Герцога от неожиданности чуть было не хватил удар. С какой кстати эта особа лезет со своим мнением, когда никто ее об этом не просил? Что она вообще тут делает? Кто дал ей разрешение выступать на собрании, где речь идет о государственных вопросах, и что она в них смыслит? Это мужские дела. Но кто позволил ей присутствовать? Господи боже ты мой! Он три раза вздохнул, стараясь не выдать внутренней растерянности, и начал упорно отстаивать свою позицию.
— Это не мнение, а подтвержденные факты, — не смутившись, продолжала королева. — Мое внимание привлекает то обстоятельство — и это, на мой взгляд, сущее безумие, — что в то время, как наше королевство, по вашим утверждениям, имеет доход в двадцать четыре миллиона дукатов плюс прибыль еще от сорока миллионов, мы только и делаем, что занимаем деньги. Это, несомненно, ввергает нас в долги и ставит в зависимость от банкиров и бессовестных спекулянтов.

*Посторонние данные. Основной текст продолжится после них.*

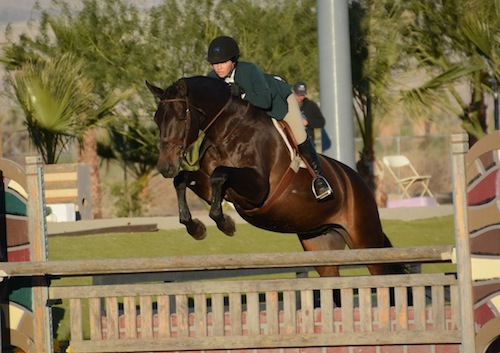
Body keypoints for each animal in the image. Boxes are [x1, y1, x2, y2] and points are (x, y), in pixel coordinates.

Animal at [146, 75, 410, 298]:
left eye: (181, 117)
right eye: (157, 118)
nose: (165, 166)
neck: (226, 130)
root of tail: (359, 183)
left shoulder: (258, 189)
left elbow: (219, 176)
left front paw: (225, 223)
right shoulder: (208, 185)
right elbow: (183, 180)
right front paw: (195, 227)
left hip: (366, 240)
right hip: (321, 244)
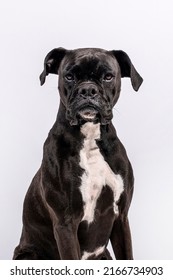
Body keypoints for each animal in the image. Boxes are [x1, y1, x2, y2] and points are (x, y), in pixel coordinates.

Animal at [12, 47, 143, 260]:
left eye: (108, 76)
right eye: (69, 76)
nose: (88, 89)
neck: (89, 138)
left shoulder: (121, 217)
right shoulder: (65, 224)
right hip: (28, 254)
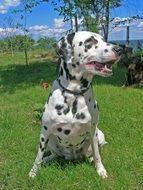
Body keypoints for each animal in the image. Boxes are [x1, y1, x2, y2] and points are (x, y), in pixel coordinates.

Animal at [28, 30, 122, 178]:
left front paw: (100, 169)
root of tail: (72, 157)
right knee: (54, 155)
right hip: (51, 139)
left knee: (93, 152)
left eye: (103, 39)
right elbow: (38, 156)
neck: (74, 93)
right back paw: (47, 159)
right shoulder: (45, 131)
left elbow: (97, 155)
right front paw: (33, 172)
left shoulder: (93, 130)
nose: (119, 49)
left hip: (98, 134)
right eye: (89, 41)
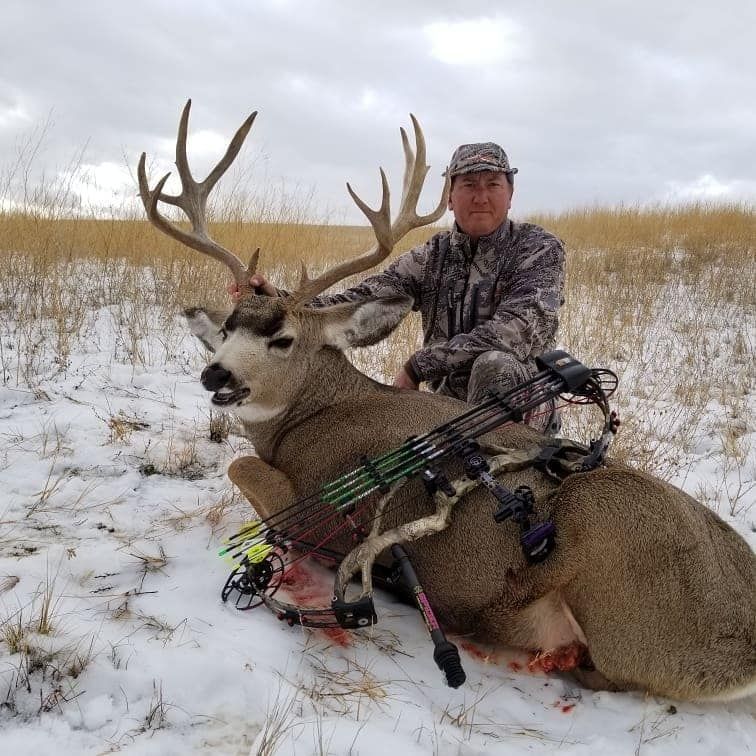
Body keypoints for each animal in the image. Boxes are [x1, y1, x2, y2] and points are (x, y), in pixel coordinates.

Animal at [138, 100, 756, 702]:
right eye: (226, 330)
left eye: (282, 339)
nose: (215, 374)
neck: (313, 414)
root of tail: (741, 648)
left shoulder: (321, 509)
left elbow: (242, 466)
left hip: (616, 577)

Впервые за все годы служения Короне герцогу де Лерма почудилось недоверие во взгляде короля. Тогда он мысленно прикинул, на кого можно свалить вину за возможные просчеты в управлении, дабы самому выйти сухим из воды. И высказал предположение о том, что ведение дел, осуществляемое Советом и Хунтой финансов, не было свободно от махинаций. Реакция Совета не заставила себя долго ждать. Члены Совета, оскорбленные инсинуациями герцога, заявили, что им нечего скрывать, все их решения принимались открыто. И пытаясь обвинить других в том, что они якобы допустили какие-то просчеты, или увеличивая налоговое давление на уже и без того обремененное Кастильское королевство, делу не поможешь. Куда разумнее было бы сократить огромные затраты на удовлетворение прихотей монархии, которые в большинстве случаев являются непростительным излишеством и свидетельствуют об отсутствие чувства меры. Совет потребовал установить годовой лимит средств на расходы королевского дома.